Vincent was amused. “That would be impossible, my dear, believe me. And even if it could be done, we could never permit you to do anything so detrimental to your interests. In a day or two, you’ll begin to grow used to the idea…”
“Please, I don’t want to grow used to the idea,” I said wretchedly. “People must live on the land. I wouldn’t understand what to do for them, or how to care for the things that are there. I couldn’t! I wasn’t born to that kind of life, and it’s as far from what I know as my life would be to you.”
The young man tilted his head back, as though he was beginning to really see me. To my embarrassment, his eyes began to gleam with tender admiration. He said slowly, “You are a woman in a million, do you realize that? That your initial thoughts should be for the families who live on the land!”
“Oh, don’t, Vincent!” snapped his wife. “It’s plain to see that the twit’s stupider than a mule.” She glared at me. “It’s not who lives on the land, you ninny-tinny gypsy, it’s the income from the land. Enough to buy every shabby gypsy wagon in Europe and enough left
over for tick soap, which is the first thing that I intend to buy for you as soon as the court appoints me as your guardian.”

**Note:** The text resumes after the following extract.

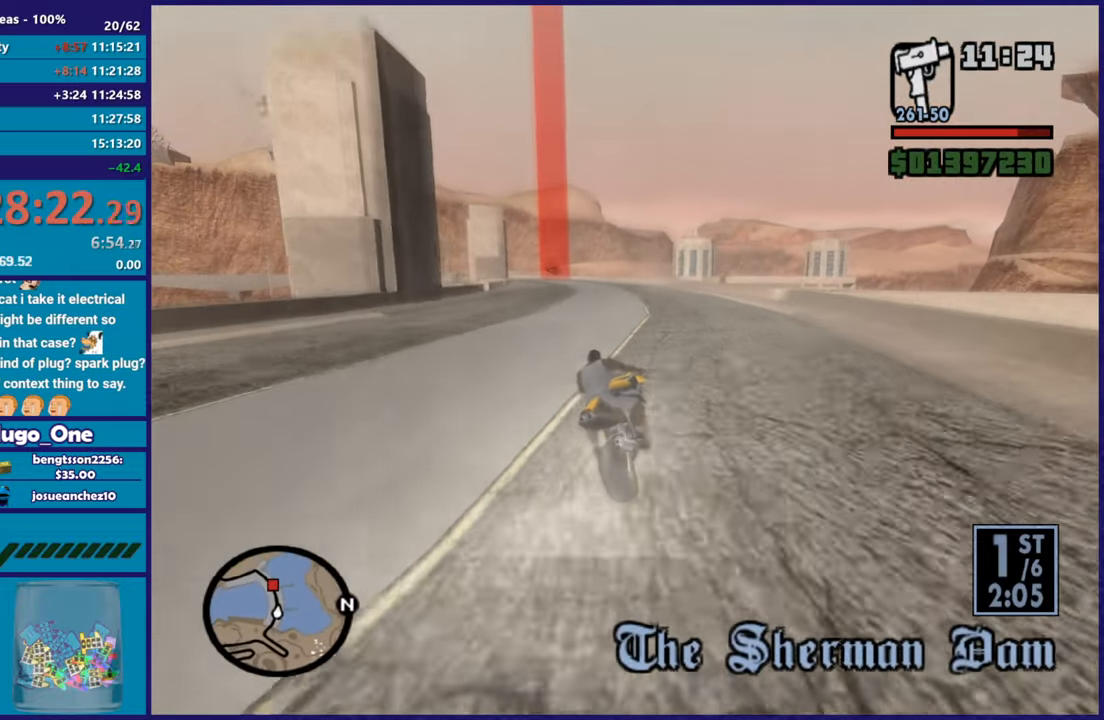
{"buttons": ["R2"], "left_stick": "up-left", "button_events": [[334, "R2", "up"], [401, "R2", "down"]]}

Brockhaven leaned back in his chair, the long, sensuously muscled line of his leg stretched before him, one ankle resting on the other. “The court won’t appoint,” he said. “Chadbourne left a codicil to his will naming a trustee, should the estate pass into the hands of a minor child.”
“How like the old man.” Vincent’s eyes narrowed at the corners, curiosity laid naked in his face. “That hadn’t occurred to me, I’ll admit.” He turned to me. “I don’t want to speak ill of the dead, but in time you’ll learn that your grandfather was something of a tartar—hence your own father’s running away, never to return. Not expecting him to return, I’m afraid that none of us put much attention into the clauses of the will that concern you, and I couldn’t tell you who he might have appointed to have the care of you. Never mind. Mr. Bartholemew, the lawyer, will know, and in the meantime, I want you to make your home with us! Isabella and I are your family now, my dear, and that bond is going to ease us through every difficulty that we meet.” He gave me a quick smile as though we had sealed a bargain. Then he turned to Lord Brockhaven. “Alex, Isabella and I won’t forget what you’ve done for us in discovering Liza! I’m fully sensible of the trouble you’ve taken in this matter, and there’s no reason for you to be burdened further with the child. Liza will accompany us when we leave this afternoon.”
There was a certain quiet authority in Vincent’s bland voice. With each calm word, I felt as though the air was being squeezed slowly from around me, and each breath I took refreshed my lungs less than the one before it. It was insane, this beginning of a feeling that I didn’t want to leave Edgehill. This house had been a prison, and that for scarcely a day. Nor is it the gypsy way to nourish sentimental feelings for any location. As a race, we are well-hated in every country in Europe, and so we are trained from infancy to move on without regret or sorrow. Dread filled me as I waited for Lord Brockhaven to agree with his cousin. No one was more amazed than me when he did not.